Despite learning a new geological modelling tool, it took only four months to complete work, compared to at least 5 months previously.

Benefits are even more remarkable considering time saved updating the model with approximately 15,000 metres of new drillholes, from three months to only three weeks with Leapfrog.

Further Advantages

  • Able to process very large datasets including drillhole, channel samples, geologic contact points, structural dataset and topography.
  • Flexibility to add points and control lines to better reproduce geology.
  • Ability to reproduce the model to avoid subjective bias. Assisting with due diligence and auditing. Using the same database and parameters, the same isosurfaces and geological domains are created.
  • Rapidly built and updated, able to evaluate more than one scenario.

The RBF function can be easily fitted by the user to make the model closely represent reality. Many different parametric settings were tested to fit the 3D interpolation for each and every lithotype (such as isotropic/anisotropic, capping values, nugget effect, resolution, directional bias, structural trends).

Assumptions

Lithotypes were grouped into six geological domains, by modelling sequence:

  • Bedrock
  • Dunite Saprolite (Basic Ore)
  • Chalcedony
  • Clay (waste)
  • Oxide Ore
  • Silicate Ore

Geological expertise is essential in defining the relationship between geological contacts and stratigraphic sequence.

Modelling application

To model bedrock as a continuous surface, the contact points were extracted directly and interpolated, creating a contact surface. Additional points were included at the end of holes that did not intercept the bedrock and, in areas with poor geological information. Both sets of points helped define the bedrock surface.

The dunite saprolite ore bodies have a flat and smooth shape, usually lying on the bedrock surface, formed by the weathering process of dunites. To generate this surface, hanging wall contact points from dunite saprolite were used. In areas with no dunite saprolite mineralisation, a minus 2 m offset from the bedrock surface was used to interpolate (figure 1a), resulting in a continuous surface along the entire deposit. There are only dunite saprolite orebodies where their surface is above the bedrock surface, to guarantee this chronology, Boolean calculations were carried out (figure 1b).

For other rock types exhibiting complex shapes (strong variations in thickness, length, dip and along the strike), the contact points between the litho types were extracted and converted to a volume function (f (x,y,z)) within Leapfrog. Points inside (>0), points outside (<0) and contact point on surface (=0) were defined and arranged according to the position (x,y,z) related to the contact point. This equation described the infinite numbers of coordinates that lay on the surface. Positive and negative values increased linearly as they moved away from their point of reference (figure 2). Figure 3a shows the control points that were used for chalcedony modelling. Figure 3b shows the geological domain constructed from the control points.

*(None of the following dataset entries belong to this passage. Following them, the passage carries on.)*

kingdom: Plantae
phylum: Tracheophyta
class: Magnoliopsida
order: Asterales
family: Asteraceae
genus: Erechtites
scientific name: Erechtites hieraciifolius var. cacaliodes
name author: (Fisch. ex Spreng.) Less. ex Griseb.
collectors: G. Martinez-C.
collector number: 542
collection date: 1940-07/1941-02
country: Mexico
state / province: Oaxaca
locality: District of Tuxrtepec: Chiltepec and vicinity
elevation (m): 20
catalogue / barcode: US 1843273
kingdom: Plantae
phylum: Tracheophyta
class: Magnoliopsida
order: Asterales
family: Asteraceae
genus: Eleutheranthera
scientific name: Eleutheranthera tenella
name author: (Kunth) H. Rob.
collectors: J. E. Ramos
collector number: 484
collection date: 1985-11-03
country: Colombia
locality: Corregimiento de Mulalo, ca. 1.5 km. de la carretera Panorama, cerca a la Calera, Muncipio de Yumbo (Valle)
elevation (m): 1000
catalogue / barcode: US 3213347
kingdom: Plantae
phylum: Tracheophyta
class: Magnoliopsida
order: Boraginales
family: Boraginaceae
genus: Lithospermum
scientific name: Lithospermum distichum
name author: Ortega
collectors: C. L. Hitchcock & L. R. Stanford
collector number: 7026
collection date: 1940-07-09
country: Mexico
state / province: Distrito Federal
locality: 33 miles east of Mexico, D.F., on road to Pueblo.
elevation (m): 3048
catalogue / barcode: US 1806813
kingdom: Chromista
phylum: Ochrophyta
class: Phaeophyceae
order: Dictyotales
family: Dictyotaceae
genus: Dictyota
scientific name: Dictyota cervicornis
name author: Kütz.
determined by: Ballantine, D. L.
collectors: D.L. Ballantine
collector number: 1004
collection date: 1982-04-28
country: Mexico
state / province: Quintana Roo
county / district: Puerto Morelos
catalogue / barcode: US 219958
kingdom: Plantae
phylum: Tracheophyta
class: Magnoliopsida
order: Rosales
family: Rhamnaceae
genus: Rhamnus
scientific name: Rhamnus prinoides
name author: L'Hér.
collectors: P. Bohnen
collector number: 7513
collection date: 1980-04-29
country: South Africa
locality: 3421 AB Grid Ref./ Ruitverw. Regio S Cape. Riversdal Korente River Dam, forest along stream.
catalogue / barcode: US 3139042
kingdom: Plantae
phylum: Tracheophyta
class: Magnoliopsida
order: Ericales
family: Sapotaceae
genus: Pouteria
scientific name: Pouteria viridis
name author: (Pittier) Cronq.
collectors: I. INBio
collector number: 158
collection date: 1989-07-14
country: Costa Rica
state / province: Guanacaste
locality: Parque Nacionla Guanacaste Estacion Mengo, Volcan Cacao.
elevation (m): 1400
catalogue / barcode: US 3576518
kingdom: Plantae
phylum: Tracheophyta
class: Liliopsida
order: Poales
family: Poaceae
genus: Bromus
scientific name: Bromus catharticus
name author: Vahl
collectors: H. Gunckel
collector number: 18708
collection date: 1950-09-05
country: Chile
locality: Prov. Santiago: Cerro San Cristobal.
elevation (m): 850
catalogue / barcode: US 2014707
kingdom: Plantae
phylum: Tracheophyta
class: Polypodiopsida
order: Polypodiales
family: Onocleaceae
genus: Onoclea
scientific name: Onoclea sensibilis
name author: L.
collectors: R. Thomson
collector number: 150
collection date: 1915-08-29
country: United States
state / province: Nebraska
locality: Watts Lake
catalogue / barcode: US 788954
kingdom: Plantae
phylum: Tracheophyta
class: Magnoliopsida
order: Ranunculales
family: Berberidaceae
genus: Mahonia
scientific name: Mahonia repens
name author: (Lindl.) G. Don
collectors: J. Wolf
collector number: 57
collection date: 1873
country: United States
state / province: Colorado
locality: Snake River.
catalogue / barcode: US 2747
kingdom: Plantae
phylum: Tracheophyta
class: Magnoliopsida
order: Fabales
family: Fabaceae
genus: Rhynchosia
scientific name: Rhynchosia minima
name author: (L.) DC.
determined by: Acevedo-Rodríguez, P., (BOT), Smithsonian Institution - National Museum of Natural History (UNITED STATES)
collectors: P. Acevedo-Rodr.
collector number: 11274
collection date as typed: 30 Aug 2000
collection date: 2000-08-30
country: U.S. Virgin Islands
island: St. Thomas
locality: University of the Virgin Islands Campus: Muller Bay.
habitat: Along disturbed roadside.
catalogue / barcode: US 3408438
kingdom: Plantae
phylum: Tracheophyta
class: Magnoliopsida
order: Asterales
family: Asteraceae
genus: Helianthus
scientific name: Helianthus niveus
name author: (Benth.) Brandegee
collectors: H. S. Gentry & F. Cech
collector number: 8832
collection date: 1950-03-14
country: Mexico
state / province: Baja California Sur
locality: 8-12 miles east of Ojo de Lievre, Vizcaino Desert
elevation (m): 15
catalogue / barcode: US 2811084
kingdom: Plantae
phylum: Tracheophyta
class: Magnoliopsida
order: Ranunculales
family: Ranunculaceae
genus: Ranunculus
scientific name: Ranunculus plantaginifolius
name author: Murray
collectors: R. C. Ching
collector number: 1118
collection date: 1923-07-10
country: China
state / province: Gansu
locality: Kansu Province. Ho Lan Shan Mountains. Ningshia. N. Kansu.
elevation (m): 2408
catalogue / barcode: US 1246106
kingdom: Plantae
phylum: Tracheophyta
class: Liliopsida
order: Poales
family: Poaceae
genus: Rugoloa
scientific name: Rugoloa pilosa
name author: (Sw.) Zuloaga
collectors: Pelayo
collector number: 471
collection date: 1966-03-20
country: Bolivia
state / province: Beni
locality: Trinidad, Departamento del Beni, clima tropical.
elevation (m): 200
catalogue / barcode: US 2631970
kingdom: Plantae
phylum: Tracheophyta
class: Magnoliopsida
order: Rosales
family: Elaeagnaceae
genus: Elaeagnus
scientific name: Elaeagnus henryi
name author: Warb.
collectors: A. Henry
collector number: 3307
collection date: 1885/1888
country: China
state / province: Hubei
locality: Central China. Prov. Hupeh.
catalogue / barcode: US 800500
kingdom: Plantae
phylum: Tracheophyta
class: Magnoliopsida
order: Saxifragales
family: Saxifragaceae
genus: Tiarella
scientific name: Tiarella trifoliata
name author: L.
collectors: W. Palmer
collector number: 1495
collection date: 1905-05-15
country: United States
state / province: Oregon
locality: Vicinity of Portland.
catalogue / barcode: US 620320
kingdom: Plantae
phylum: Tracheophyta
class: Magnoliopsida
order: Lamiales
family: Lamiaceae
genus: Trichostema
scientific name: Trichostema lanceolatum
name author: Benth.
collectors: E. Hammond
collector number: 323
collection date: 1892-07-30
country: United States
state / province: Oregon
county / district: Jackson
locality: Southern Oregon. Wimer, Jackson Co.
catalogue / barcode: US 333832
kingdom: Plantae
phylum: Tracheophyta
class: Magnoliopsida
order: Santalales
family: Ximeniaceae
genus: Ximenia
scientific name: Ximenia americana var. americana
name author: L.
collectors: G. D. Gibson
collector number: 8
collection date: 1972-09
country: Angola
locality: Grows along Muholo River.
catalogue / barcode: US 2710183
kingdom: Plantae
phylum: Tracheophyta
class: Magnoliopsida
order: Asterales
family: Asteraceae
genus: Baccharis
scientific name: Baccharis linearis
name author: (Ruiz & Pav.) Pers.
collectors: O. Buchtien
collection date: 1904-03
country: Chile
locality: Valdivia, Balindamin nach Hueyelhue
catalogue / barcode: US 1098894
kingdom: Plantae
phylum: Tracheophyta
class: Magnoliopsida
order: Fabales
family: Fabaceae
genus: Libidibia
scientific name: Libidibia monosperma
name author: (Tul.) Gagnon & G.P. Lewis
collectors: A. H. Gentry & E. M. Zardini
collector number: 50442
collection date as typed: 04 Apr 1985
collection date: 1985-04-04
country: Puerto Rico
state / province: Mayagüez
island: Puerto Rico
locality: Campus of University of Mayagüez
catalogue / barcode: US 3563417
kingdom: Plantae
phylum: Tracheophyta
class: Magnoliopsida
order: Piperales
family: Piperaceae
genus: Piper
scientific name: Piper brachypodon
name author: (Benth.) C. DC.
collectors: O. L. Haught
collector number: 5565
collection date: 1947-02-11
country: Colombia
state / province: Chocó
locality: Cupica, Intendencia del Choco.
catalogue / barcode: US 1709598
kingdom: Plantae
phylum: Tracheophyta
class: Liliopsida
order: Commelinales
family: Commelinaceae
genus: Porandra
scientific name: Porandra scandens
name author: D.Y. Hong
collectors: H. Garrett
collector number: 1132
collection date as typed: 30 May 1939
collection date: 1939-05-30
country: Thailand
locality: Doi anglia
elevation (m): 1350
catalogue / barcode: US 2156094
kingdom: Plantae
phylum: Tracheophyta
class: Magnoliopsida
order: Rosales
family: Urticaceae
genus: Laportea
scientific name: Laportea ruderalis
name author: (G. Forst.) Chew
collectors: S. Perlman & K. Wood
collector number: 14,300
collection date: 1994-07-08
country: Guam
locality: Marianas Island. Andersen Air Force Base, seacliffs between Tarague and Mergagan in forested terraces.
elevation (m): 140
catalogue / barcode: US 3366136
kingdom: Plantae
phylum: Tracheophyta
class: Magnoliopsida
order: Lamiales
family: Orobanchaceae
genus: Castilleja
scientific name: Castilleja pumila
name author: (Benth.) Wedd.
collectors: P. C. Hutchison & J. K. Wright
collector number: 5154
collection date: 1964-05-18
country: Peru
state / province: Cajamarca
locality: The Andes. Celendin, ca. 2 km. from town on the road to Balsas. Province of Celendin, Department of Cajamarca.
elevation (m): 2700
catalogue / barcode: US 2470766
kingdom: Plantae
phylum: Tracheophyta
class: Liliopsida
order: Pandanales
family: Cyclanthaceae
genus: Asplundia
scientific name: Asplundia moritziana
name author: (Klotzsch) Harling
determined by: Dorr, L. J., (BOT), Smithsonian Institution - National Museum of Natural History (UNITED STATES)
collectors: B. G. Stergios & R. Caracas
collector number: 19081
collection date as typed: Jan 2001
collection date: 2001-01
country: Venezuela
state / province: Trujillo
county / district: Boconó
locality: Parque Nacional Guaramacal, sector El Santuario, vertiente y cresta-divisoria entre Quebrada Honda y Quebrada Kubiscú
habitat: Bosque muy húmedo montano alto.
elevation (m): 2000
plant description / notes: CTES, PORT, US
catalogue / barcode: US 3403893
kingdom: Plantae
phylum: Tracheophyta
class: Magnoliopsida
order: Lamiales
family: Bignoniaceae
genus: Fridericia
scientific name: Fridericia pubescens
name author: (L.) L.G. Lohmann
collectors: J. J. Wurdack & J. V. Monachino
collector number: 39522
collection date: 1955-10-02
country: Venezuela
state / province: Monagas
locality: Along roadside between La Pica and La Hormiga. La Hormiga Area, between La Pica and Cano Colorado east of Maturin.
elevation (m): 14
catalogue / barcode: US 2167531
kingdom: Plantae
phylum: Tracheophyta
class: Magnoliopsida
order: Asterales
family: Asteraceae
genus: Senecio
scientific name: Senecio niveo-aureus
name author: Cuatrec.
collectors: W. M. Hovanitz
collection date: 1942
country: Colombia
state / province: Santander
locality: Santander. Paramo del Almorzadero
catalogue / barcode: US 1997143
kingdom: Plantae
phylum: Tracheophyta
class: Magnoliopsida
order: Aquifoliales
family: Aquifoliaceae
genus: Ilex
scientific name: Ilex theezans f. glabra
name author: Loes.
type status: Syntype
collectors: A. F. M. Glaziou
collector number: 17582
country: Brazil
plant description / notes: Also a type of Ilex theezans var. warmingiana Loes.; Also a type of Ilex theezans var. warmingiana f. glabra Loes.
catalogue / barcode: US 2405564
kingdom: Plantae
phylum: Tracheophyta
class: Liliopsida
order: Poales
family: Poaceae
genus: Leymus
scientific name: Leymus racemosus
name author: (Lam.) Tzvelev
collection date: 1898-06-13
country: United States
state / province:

Figure 1a) Dunite saprolite and bedrock surfaces. Dark grey represents the dunite saprolite.
b)  Dunite saprolite on bedrock surface after the Boolean process.
Figure 2: Positive and negative values increase linearly as they move away from their point of reference (contact point).
a) Control points used for chalcedony modelling.
 b) Chalcedony geological domain constructed from control points.